_SET EXERCISE_
Please transcribe the listing below in full and word for word, without its pictures.

_SUPPLIED MATERIAL_

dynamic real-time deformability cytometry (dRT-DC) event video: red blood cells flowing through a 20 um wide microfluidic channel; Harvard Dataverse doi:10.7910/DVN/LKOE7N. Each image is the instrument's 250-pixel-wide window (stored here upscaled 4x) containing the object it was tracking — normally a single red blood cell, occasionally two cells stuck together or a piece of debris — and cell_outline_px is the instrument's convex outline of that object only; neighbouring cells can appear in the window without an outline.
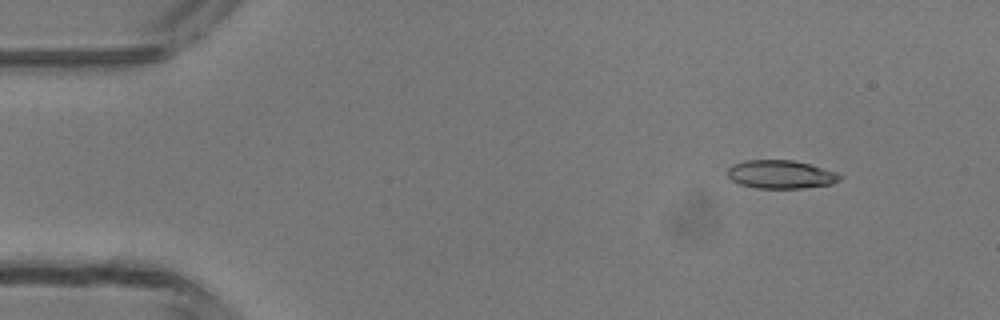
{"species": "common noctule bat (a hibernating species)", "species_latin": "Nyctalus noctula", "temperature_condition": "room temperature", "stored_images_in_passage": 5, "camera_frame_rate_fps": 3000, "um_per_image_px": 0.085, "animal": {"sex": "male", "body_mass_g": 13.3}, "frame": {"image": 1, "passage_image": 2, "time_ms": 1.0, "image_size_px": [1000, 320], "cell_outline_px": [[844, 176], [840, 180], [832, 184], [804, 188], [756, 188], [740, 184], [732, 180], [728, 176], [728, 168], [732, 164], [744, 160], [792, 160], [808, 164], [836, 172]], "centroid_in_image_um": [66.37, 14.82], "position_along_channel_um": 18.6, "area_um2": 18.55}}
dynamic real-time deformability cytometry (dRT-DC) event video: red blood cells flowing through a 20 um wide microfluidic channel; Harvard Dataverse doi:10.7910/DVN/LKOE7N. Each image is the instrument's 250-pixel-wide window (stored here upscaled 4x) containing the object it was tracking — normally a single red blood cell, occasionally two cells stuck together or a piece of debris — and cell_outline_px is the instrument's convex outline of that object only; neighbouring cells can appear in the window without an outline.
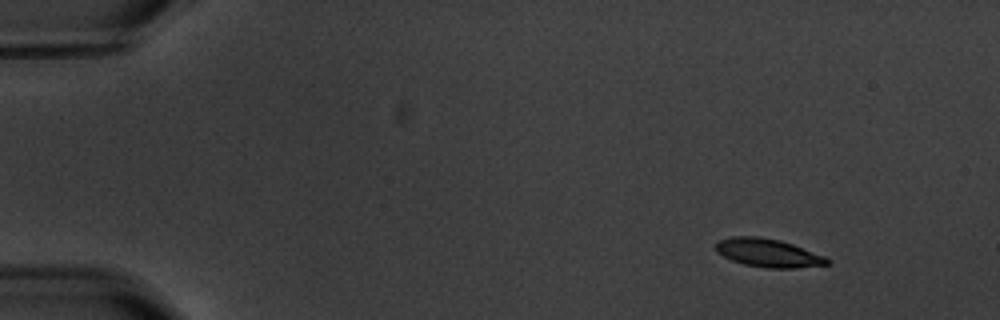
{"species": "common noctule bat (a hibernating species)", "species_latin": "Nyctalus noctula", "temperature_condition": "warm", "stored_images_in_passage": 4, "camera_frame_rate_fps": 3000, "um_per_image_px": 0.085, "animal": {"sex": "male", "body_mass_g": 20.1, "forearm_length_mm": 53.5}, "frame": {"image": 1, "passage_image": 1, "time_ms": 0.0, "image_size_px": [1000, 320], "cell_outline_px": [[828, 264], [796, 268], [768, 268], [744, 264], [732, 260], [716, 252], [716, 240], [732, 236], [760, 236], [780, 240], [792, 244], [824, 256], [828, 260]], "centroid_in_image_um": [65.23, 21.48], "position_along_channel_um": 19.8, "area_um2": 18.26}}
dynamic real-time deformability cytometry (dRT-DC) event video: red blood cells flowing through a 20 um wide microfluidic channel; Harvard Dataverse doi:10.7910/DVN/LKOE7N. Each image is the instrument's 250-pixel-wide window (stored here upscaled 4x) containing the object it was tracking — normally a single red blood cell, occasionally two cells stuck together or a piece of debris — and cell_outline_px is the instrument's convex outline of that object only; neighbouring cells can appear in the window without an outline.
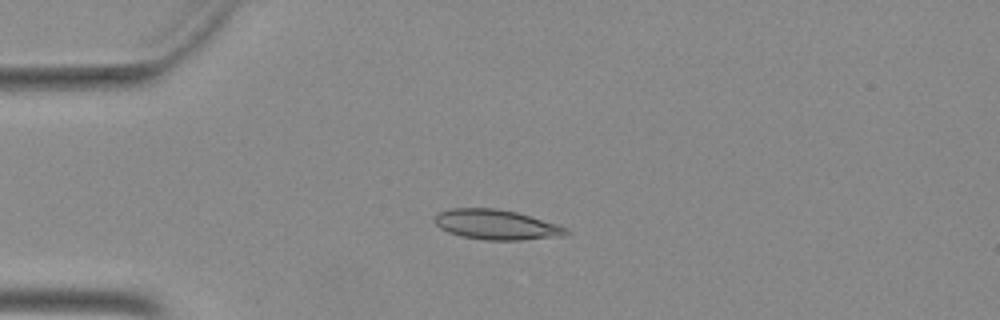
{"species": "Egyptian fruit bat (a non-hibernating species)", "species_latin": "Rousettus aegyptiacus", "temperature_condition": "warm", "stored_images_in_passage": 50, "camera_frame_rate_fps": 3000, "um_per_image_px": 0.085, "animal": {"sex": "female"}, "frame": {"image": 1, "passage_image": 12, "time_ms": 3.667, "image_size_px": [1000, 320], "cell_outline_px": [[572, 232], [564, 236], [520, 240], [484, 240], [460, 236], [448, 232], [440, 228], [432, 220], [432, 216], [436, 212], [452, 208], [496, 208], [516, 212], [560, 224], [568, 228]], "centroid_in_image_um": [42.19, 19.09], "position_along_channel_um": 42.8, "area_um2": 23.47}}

_OUTPUT FOR THIS TASK_
dynamic real-time deformability cytometry (dRT-DC) event video: red blood cells flowing through a 20 um wide microfluidic channel; Harvard Dataverse doi:10.7910/DVN/LKOE7N. Each image is the instrument's 250-pixel-wide window (stored here upscaled 4x) containing the object it was tracking — normally a single red blood cell, occasionally two cells stuck together or a piece of debris — and cell_outline_px is the instrument's convex outline of that object only; neighbouring cells can appear in the window without an outline.
{"species": "common noctule bat (a hibernating species)", "species_latin": "Nyctalus noctula", "temperature_condition": "room temperature", "stored_images_in_passage": 5, "camera_frame_rate_fps": 3000, "um_per_image_px": 0.085, "animal": {"sex": "male", "body_mass_g": 13.3}, "frame": {"image": 1, "passage_image": 2, "time_ms": 1.0, "image_size_px": [1000, 320], "cell_outline_px": [[844, 176], [840, 180], [832, 184], [804, 188], [756, 188], [740, 184], [732, 180], [728, 176], [728, 168], [732, 164], [744, 160], [792, 160], [808, 164], [836, 172]], "centroid_in_image_um": [66.37, 14.82], "position_along_channel_um": 18.6, "area_um2": 18.55}}
dynamic real-time deformability cytometry (dRT-DC) event video: red blood cells flowing through a 20 um wide microfluidic channel; Harvard Dataverse doi:10.7910/DVN/LKOE7N. Each image is the instrument's 250-pixel-wide window (stored here upscaled 4x) containing the object it was tracking — normally a single red blood cell, occasionally two cells stuck together or a piece of debris — and cell_outline_px is the instrument's convex outline of that object only; neighbouring cells can appear in the window without an outline.
{"species": "common noctule bat (a hibernating species)", "species_latin": "Nyctalus noctula", "temperature_condition": "warm", "stored_images_in_passage": 4, "camera_frame_rate_fps": 3000, "um_per_image_px": 0.085, "animal": {"sex": "male", "body_mass_g": 20.1, "forearm_length_mm": 53.5}, "frame": {"image": 1, "passage_image": 1, "time_ms": 0.0, "image_size_px": [1000, 320], "cell_outline_px": [[828, 264], [796, 268], [768, 268], [744, 264], [732, 260], [716, 252], [716, 240], [732, 236], [760, 236], [780, 240], [792, 244], [824, 256], [828, 260]], "centroid_in_image_um": [65.23, 21.48], "position_along_channel_um": 19.8, "area_um2": 18.26}}
dynamic real-time deformability cytometry (dRT-DC) event video: red blood cells flowing through a 20 um wide microfluidic channel; Harvard Dataverse doi:10.7910/DVN/LKOE7N. Each image is the instrument's 250-pixel-wide window (stored here upscaled 4x) containing the object it was tracking — normally a single red blood cell, occasionally two cells stuck together or a piece of debris — and cell_outline_px is the instrument's convex outline of that object only; neighbouring cells can appear in the window without an outline.
{"species": "Egyptian fruit bat (a non-hibernating species)", "species_latin": "Rousettus aegyptiacus", "temperature_condition": "warm", "stored_images_in_passage": 50, "camera_frame_rate_fps": 3000, "um_per_image_px": 0.085, "animal": {"sex": "female"}, "frame": {"image": 1, "passage_image": 12, "time_ms": 3.667, "image_size_px": [1000, 320], "cell_outline_px": [[572, 232], [564, 236], [520, 240], [484, 240], [460, 236], [448, 232], [440, 228], [432, 220], [432, 216], [436, 212], [452, 208], [496, 208], [516, 212], [560, 224], [568, 228]], "centroid_in_image_um": [42.19, 19.09], "position_along_channel_um": 42.8, "area_um2": 23.47}}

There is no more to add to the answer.